%mlink(STRY:; PHOTO:; AUDIO:%)
DETROIT (AP) _ A man who has spent more than 17 years in prison for murder should go free based on new DNA evidence, an attorney with the Innocence Project said Sunday.
Eddie Joe Lloyd was convicted in 1985 of raping and murdering 16-year-old Michelle Jackson based on a confession police obtained while he was in a mental hospital and on medication.
But recent DNA tests show he didn’t commit the crime, said Barry Scheck, an attorney who co-founded the Innocence Project, which seeks to use post-conviction DNA evidence to exonerate innocent inmates.
A Monday hearing was scheduled in Wayne County Circuit Court. Prosecutor Mike Duggan and the Detroit Police Department were to join Scheck in asking for Lloyd’s release.
Police got the confession by telling Lloyd that he could help ``smoke out″ the real perpetrator and provided him with details of the crime that he couldn’t have known, Scheck said.
The Innocence Project and former U.S. Attorney Saul Green will ask federal officials to investigate police conduct in the case, he said.
Scheck said The Innocence Project, which he co-founded in 1992 at New York’s Benjamin N. Cardozo School of Law, has been working on the Lloyd case for seven years.
A Michigan law that went into effect last year allows inmates serving sentences for felony convictions to ask the court for DNA testing and a new trial if they can show the tests might prove their innocence.

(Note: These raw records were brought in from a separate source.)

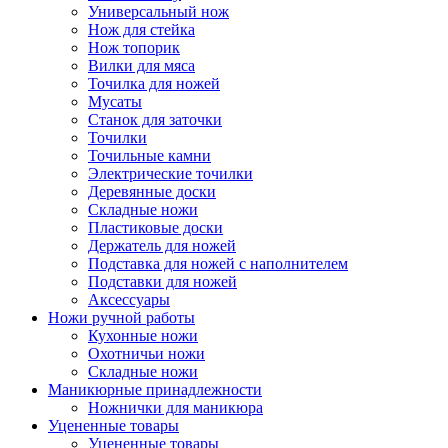
Универсальный нож
Нож для стейка
Нож топорик
Вилки для мяса
Точилка для ножей
Мусаты
Станок для заточки
Точилки
Точильные камни
Электрические точилки
Деревянные доски
Складные ножи
Пластиковые доски
Держатель для ножей
Подставка для ножей с наполнителем
Подставки для ножей
Аксессуары
Ножи ручной работы
Кухонные ножи
Охотничьи ножи
Складные ножи
Маникюрные принадлежности
Ножнички для маникюра
Уцененные товары
Уцененные товары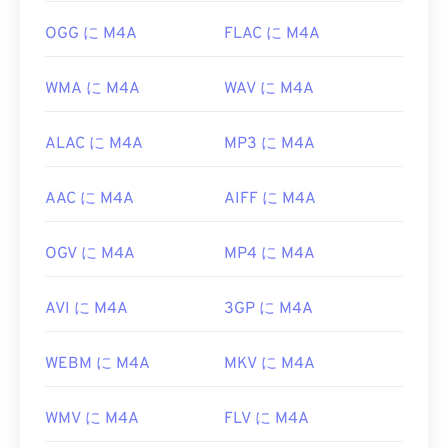
https://www.loc.gov/preservation/digital/formats/fdd/
OGG に M4A
FLAC に M4A
WMA に M4A
WAV に M4A
ALAC に M4A
MP3 に M4A
AAC に M4A
AIFF に M4A
OGV に M4A
MP4 に M4A
AVI に M4A
3GP に M4A
WEBM に M4A
MKV に M4A
WMV に M4A
FLV に M4A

If the judge grants the request, Lloyd would be the 110th convicted person in the U.S. and the first in Michigan to be exonerated by post-conviction DNA testing, according to the Innocence Project.
Scheck said this case illustrates the need for video taping or audio taping interrogations, and for using special caution when questioning people who are mentally ill or mentally retarded.
``In my gut, this cased propels that need into the public consciousness,″ he said.